> EXERCISE DESCRIPTION
Reproduce the text of every entry below word for word, keeping each line break where it falls.

--- DATA TO USE Enclosed Below ---

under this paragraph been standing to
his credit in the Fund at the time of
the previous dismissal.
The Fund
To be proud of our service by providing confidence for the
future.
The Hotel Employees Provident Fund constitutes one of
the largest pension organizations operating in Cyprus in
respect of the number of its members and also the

--- End of Enclosed DATA TO USE ---

> EXPECTED ANSWER
under this paragraph been standing to
his credit in the Fund at the time of
the previous dismissal.
The Fund
To be proud of our service by providing confidence for the
future.
The Hotel Employees Provident Fund constitutes one of
the largest pension organizations operating in Cyprus in
respect of the number of its members and also the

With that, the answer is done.